Je suis l’épouse d’une personnalité publique du monde de la musique ivoirienne, et si je choisis de rester dans l’ombre, c’est pour préserver notre sécurité. Ce que je m’apprête à raconter dépasse tout ce que j’aurais pu imaginer.
Tout a commencé par une confession. Un soir, le visage défait, les genoux au sol, le front collé à la terre, mon mari me demande pardon. Devant nos enfants, la voix étranglée, il m’avoue son infidélité. Quand un homme, fier, respecté, arrive à se mettre ainsi en pièces pour implorer le pardon, il faut avoir le cœur de pierre pour ne pas céder.
J’étais blessée. Oui. Mais il avait ouvert ses téléphones, m’avait donné ses mots de passe, les preuves à l’appui. Il avait jeûné trois jours, m’avait-il dit, pour trouver le courage de tout avouer. Alors, je l’ai pardonné.
Enfin… je croyais tout savoir.
La nuit des révélations
Les mois passent. Puis, il tombe malade. Rien n’y fait : médicaments, prières, hospitalisations. Son état ne s’améliore pas. Une nuit, je décide de prier, longtemps, avec une seule demande à Dieu : montre-moi la vérité.
À quatre heures du matin, la sonnerie de son téléphone retentit. Des messages répétés. Je prends son téléphone — j’ai les codes, il me les a donnés, souvenez-vous — et là… je découvre une série d’images.
Des cheveux. Une bague. Une demi-photo de mon mari entourée de cauris, au pied d’un arbre. Et cette phrase qui glace le sang :
« Je suis ton aéroport. Tu peux aller où tu veux, mais sache que tu m’appartiens à vie. »

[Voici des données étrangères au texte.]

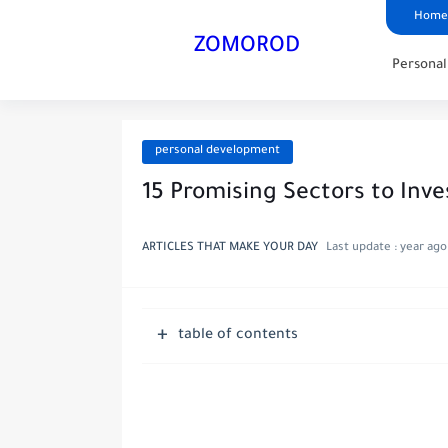
Home
ZOMOROD
Persona
personal development
15 Promising Sectors to Inv
ARTICLES THAT MAKE YOUR DAY
Last update :
year ago
table of contents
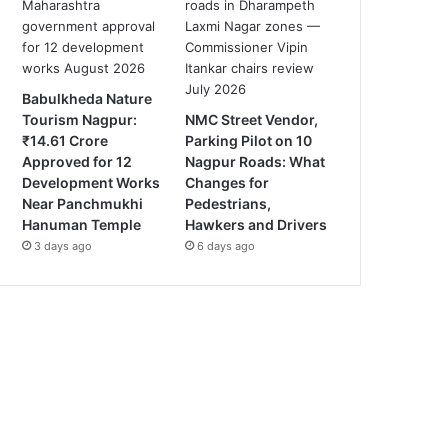
Babulkheda Nature
Tourism Nagpur:
NMC Street Vendor,
₹14.61 Crore
Parking Pilot on 10
Approved for 12
Nagpur Roads: What
Development Works
Changes for
Near Panchmukhi
Pedestrians,
Hanuman Temple
Hawkers and Drivers
3 days ago
6 days ago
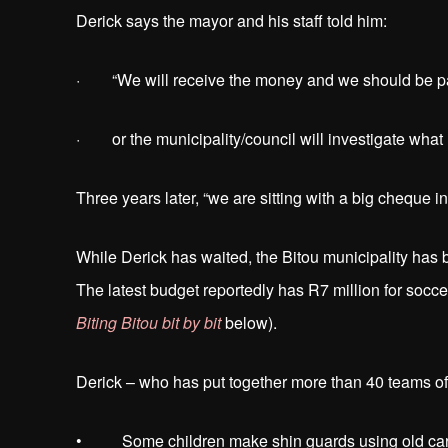
Derick says the mayor and his staff told him:
· “We will receive the money and we should be pa
· or the municipality/council will investigate wha
Three years later, “we are sitting with a big cheque i
While Derick has waited, the Bitou municipality ha
The latest budget reportedly has R7 million for socc
Biting Bitou bit by bit
below).
Derick – who has put together more than 40 teams of 
• Some children make shin guards using old car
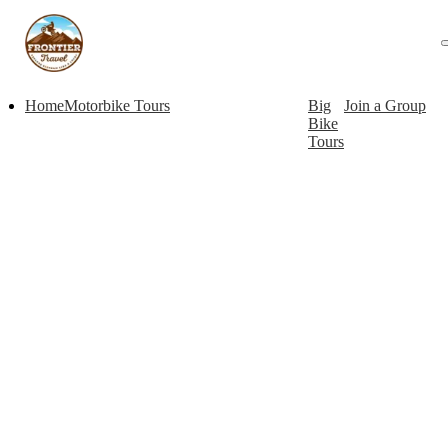
Home
Motorbike Tours
Big
Join a Group
Bike
Tours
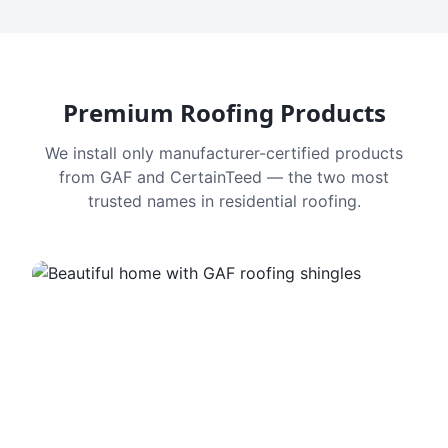
Premium Roofing Products
We install only manufacturer-certified products
from GAF and CertainTeed — the two most
trusted names in residential roofing.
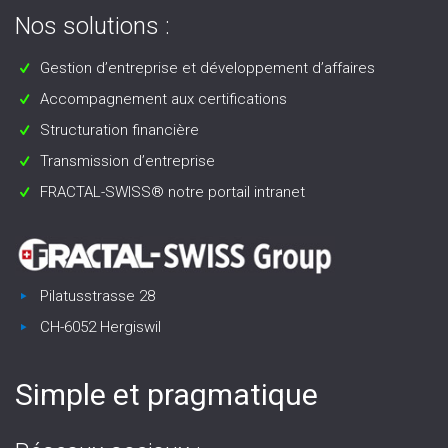
Nos solutions :
Gestion d’entreprise et développement d’affaires
Accompagnement aux certifications
Structuration financière
Transmission d’entreprise
FRACTAL-SWISS® notre portail intranet
Pilatusstrasse 28
CH-6052 Hergiswil
Simple et pragmatique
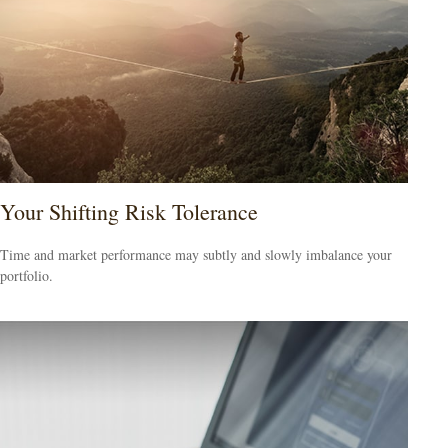
Your Shifting Risk Tolerance
Time and market performance may subtly and slowly imbalance your
portfolio.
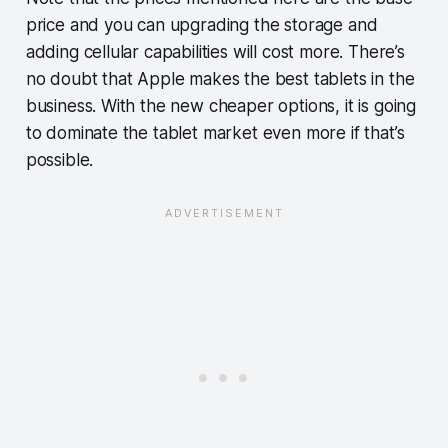
price and you can upgrading the storage and
adding cellular capabilities will cost more. There’s
no doubt that Apple makes the best tablets in the
business. With the new cheaper options, it is going
to dominate the tablet market even more if that’s
possible.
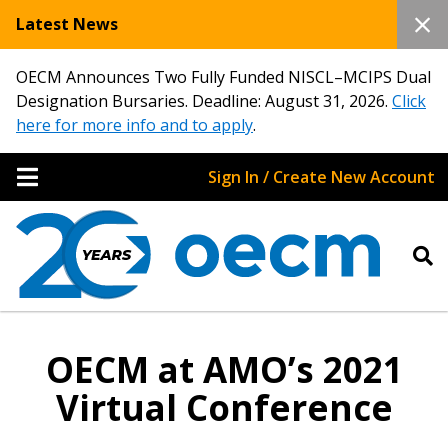
Latest News
OECM Announces Two Fully Funded NISCL–MCIPS Dual
Designation Bursaries. Deadline: August 31, 2026.
Click
here for more info and to apply
.
Sign In / Create New Account
OECM at AMO’s 2021
Virtual Conference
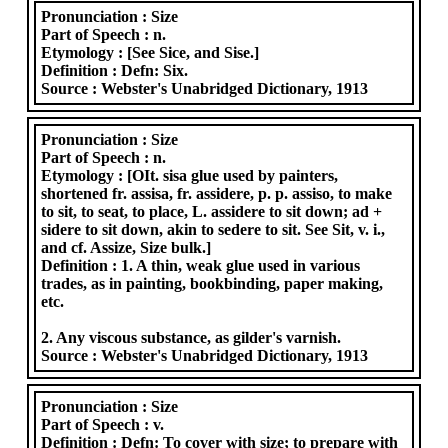
Pronunciation :
Size
Part of Speech :
n.
Etymology :
[See Sice, and Sise.]
Definition :
Defn: Six.
Source :
Webster's Unabridged Dictionary, 1913
Pronunciation :
Size
Part of Speech :
n.
Etymology :
[OIt. sisa glue used by painters,
shortened fr. assisa, fr. assidere, p. p. assiso, to make
to sit, to seat, to place, L. assidere to sit down; ad +
sidere to sit down, akin to sedere to sit. See Sit, v. i.,
and cf. Assize, Size bulk.]
Definition :
1. A thin, weak glue used in various
trades, as in painting, bookbinding, paper making,
etc.
2. Any viscous substance, as gilder's varnish.
Source :
Webster's Unabridged Dictionary, 1913
Pronunciation :
Size
Part of Speech :
v.
Definition :
Defn: To cover with size; to prepare with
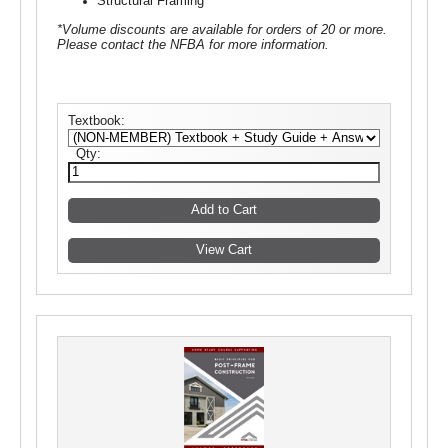
Structural Framing
*Volume discounts are available for orders of 20 or more.
Please contact the NFBA for more information.
Textbook:
Qty:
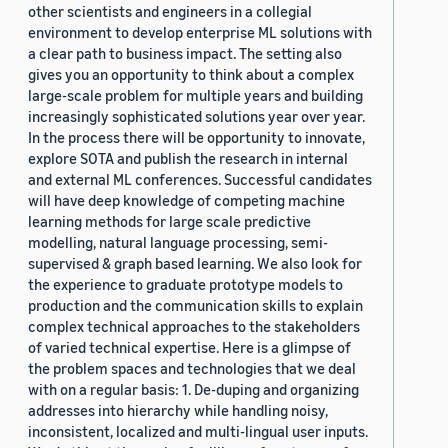
other scientists and engineers in a collegial
environment to develop enterprise ML solutions with
a clear path to business impact. The setting also
gives you an opportunity to think about a complex
large-scale problem for multiple years and building
increasingly sophisticated solutions year over year.
In the process there will be opportunity to innovate,
explore SOTA and publish the research in internal
and external ML conferences. Successful candidates
will have deep knowledge of competing machine
learning methods for large scale predictive
modelling, natural language processing, semi-
supervised & graph based learning. We also look for
the experience to graduate prototype models to
production and the communication skills to explain
complex technical approaches to the stakeholders
of varied technical expertise. Here is a glimpse of
the problem spaces and technologies that we deal
with on a regular basis: 1. De-duping and organizing
addresses into hierarchy while handling noisy,
inconsistent, localized and multi-lingual user inputs.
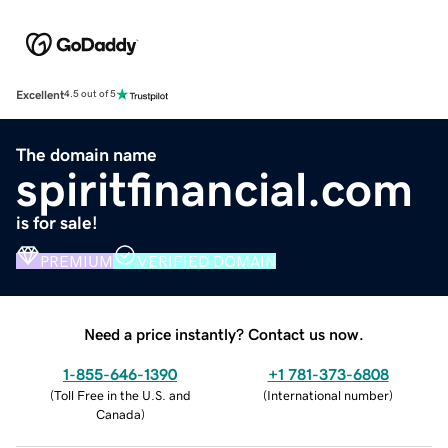
Excellent
4.5 out of 5
The domain name
spiritfinancial.com
is for sale!
PREMIUM
VERIFIED DOMAIN
Need a price instantly? Contact us now.
1-855-646-1390
+1 781-373-6808
(
Toll Free in the U.S. and
(
International number
)
Canada
)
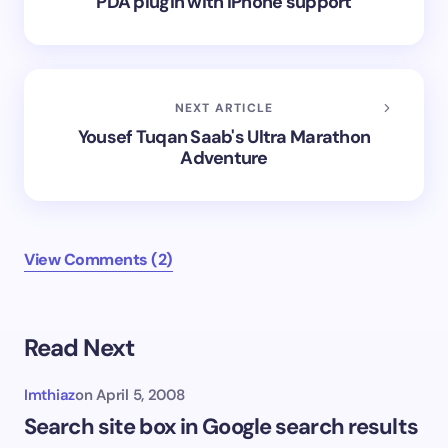
PDA plugin with iPhone support
NEXT ARTICLE
Yousef Tuqan Saab's Ultra Marathon
Adventure
View Comments (2)
Read Next
Imthiaz
on
April 5, 2008
Search site box in Google search results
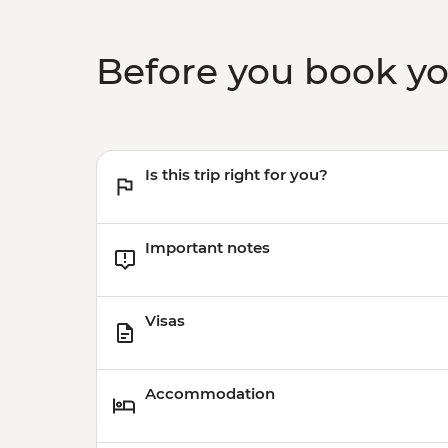
Before you book y
Is this trip right for you?
Important notes
Visas
Accommodation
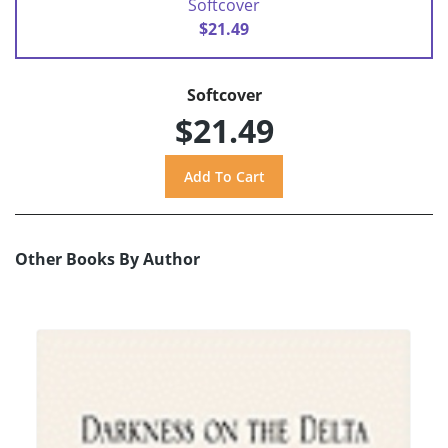
Softcover
$21.49
Softcover
$21.49
Other Books By Author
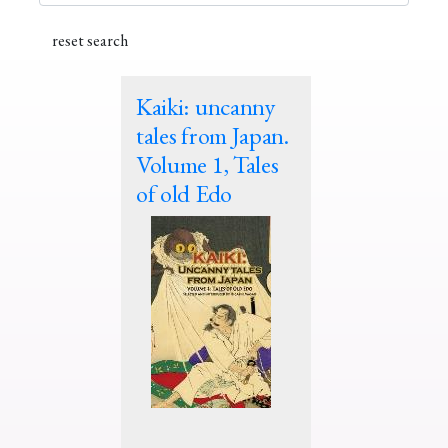
Kaiki: uncanny
tales from Japan.
Volume 1, Tales
of old Edo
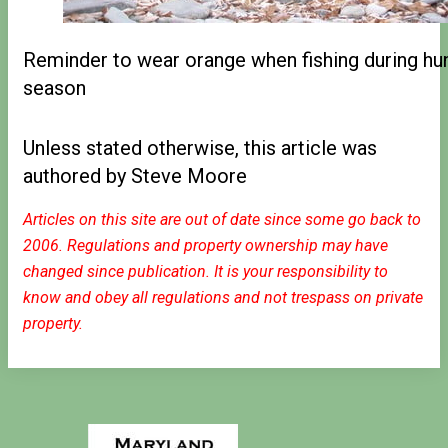
Reminder to wear orange when fishing during hu
season
Unless stated otherwise, this article was
authored by Steve Moore
Articles on this site are out of date since some go back to
2006. Regulations and property ownership may have
changed since publication. It is your responsibility to
know and obey all regulations and not trespass on private
property.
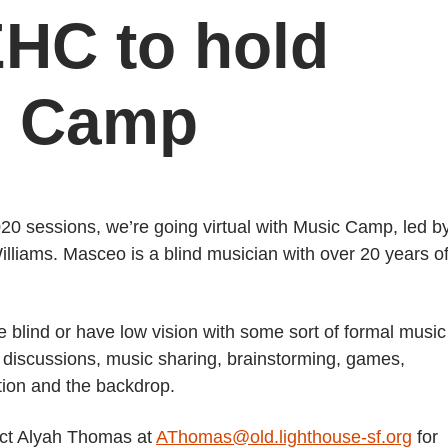
EHC to hold
ic Camp
0 sessions, we’re going virtual with Music Camp, led b
:
iams. Masceo is a blind musician with over 20 years o
e blind or have low vision with some sort of formal music
ve discussions, music sharing, brainstorming, games,
tion and the backdrop.
act Alyah Thomas at
AThomas@old.lighthouse-sf.org
for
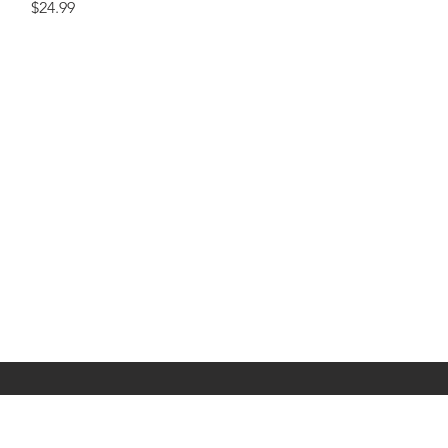
Price
$24.99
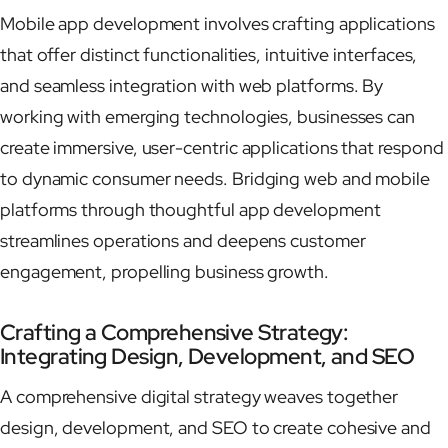
Mobile app development involves crafting applications
that offer distinct functionalities, intuitive interfaces,
and seamless integration with web platforms. By
working with emerging technologies, businesses can
create immersive, user-centric applications that respond
to dynamic consumer needs. Bridging web and mobile
platforms through thoughtful app development
streamlines operations and deepens customer
engagement, propelling business growth.
Crafting a Comprehensive Strategy:
Integrating Design, Development, and SEO
A comprehensive digital strategy weaves together
design, development, and SEO to create cohesive and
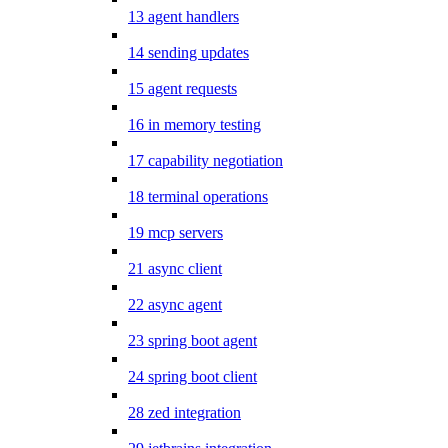
13 agent handlers
14 sending updates
15 agent requests
16 in memory testing
17 capability negotiation
18 terminal operations
19 mcp servers
21 async client
22 async agent
23 spring boot agent
24 spring boot client
28 zed integration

Je le réveille. Quand il voit l’écran, son visage se vide de tout sang. Il tremble. Il bafouille. C’est elle, dit-il. La femme avec qui il avait fauté.
La vérité, morceau par morceau
Elle avait volé sa bague de mariage. Il ne savait pas quand. Les cheveux ? Probablement quand il dormait. La photo ? Une fois, elle l’avait trouvée dans son portefeuille et l’avait gardée.
Tout prenait sens. Sa maladie. Ses insomnies. Ses cauchemars. Nous appelons un prêtre exorciste. La date est fixée : samedi.
L’exorcisme
Ce jour-là, devant nous, l’esprit parle à travers lui. Une voix féminine, froide, avoue :
– Quatorze ans que je le calcule. Quatorze ans que je le suis. Il sera à moi.
Le prêtre demande : Comment es-tu entrée en contact avec lui ?
Elle rit. Une herbe. Donnée par son marabout. À mâcher. Pour devenir irrésistible.
Elle raconte tout. Les cheveux coupés en cachette. La bague volée pour « sceller » son emprise. Et cette phrase, la plus effroyable :
– Pendant nos rapports, quand je lui demandais d’éjaculer dans ma bouche… c’était pour pouvoir le localiser. Pour puiser son énergie vitale. Pour le contrôler, peu importe où il serait.
Elle savait qu’il priait beaucoup. Il résistait. Alors elle renforçait son sort en buvant son sperme.
Les chaînes brisées
Ce jour-là, grâce à Dieu, les liens sont tombés. Mon mari est libre. Mais cette histoire nous a marqués à jamais.
Je le dis aux hommes : contrôlez vos pulsions. Il y a des âmes perdues, prêtes à vous attirer dans leurs filets, derrière un visage d’ange. Elles vous enchaînent sans que vous le sachiez.
Ce jeûne de trois jours, celui qu’il avait fait avant de m’avouer son infidélité… C’est aussi lui qui l’a sauvé. Oui, je ne bois pas son « jus », mais je prie pour que chaque femme ait un mari avec de vrais réflexes spirituels.